Sadie: Make the films that you want to see. Any advice for those who are starting out on their first short film?
Winter: I would say first, get out and do it. I think a lot of us are still stuck in our heads. And we're so terrified of it not being good, that we take way too long overthinking it. And sometimes you got to do it to figure out what you didn't do right and what you can do better next time. So that would be the first thing I'd say. And then I think if you're really trying to make a strong short, or want to make something that does a festival run or gets that kind of attention, short films, I've learned every second needs to serve a purpose. So as much as you can hold on to what does this person want? How does every single scene show them going for what they want? And how do we see them not getting it or getting it and then how does that want change? Because I think my first short, which I love, I think it's a beautiful film, but in hindsight, I do see where I'm like, ‘OK, yeah, we could have trimmed that 30 seconds, that wasn't necessary,’ or like, ‘Yeah, this little beat really didn't serve the scene. I think it was just a really beautiful visual moment that I loved because I'm more of a visual storyteller.’ Make sure every scene is serving the purpose, like what do we want? How are we fighting for what we want? And I think programmers will really respect it, because it's that specificity. Every second serves a purpose.
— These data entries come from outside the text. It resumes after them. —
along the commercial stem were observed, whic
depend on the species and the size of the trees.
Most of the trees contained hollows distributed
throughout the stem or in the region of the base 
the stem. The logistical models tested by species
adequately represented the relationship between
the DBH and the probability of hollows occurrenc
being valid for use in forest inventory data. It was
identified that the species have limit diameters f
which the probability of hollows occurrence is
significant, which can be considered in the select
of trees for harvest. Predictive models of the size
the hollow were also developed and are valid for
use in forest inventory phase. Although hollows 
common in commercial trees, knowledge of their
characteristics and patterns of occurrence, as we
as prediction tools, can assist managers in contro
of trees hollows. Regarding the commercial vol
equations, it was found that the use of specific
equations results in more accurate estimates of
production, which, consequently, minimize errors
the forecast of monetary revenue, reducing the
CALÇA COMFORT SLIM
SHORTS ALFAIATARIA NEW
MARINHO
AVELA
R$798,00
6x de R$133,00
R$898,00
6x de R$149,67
Sadie: Get in get out, especially with short films because you don't have a lot of time.
Winter: Exactly. Yeah, and people respect that. They're like, ‘Wow, you told that much story in these amount of minutes?’ Yeah, that's impressive.
Sadie: Yeah, I'm crying and I'm feeling all of these unexpected emotions. [laughs]
Charmaine: [laughs] Yeah, it was an advantageous script. I was like, ‘I'm gonna have so much time,’ but 10 minutes is not enough time. [laughs] It's a lot of story to get out in 10 minutes. That was one of my major learning things because I'm used to getting 60 minutes. My two pieces of advice would be writing your script is evolutionary, there's not a world that exists whereas a writer, and I really didn't know this, you will write what's on the page, and then by the time it gets to set and then editing, it's just an evolutionary process that it goes through - the director has it, it goes through a change on set, and then it goes through a change when you're editing and you're just trying to keep the core story. And so, it's just an ever-changing process. And then, for a writer, write the pieces you want to see, don't look at the commercial value. Write something that you're passionate about, and then people are going to gravitate towards it, regardless.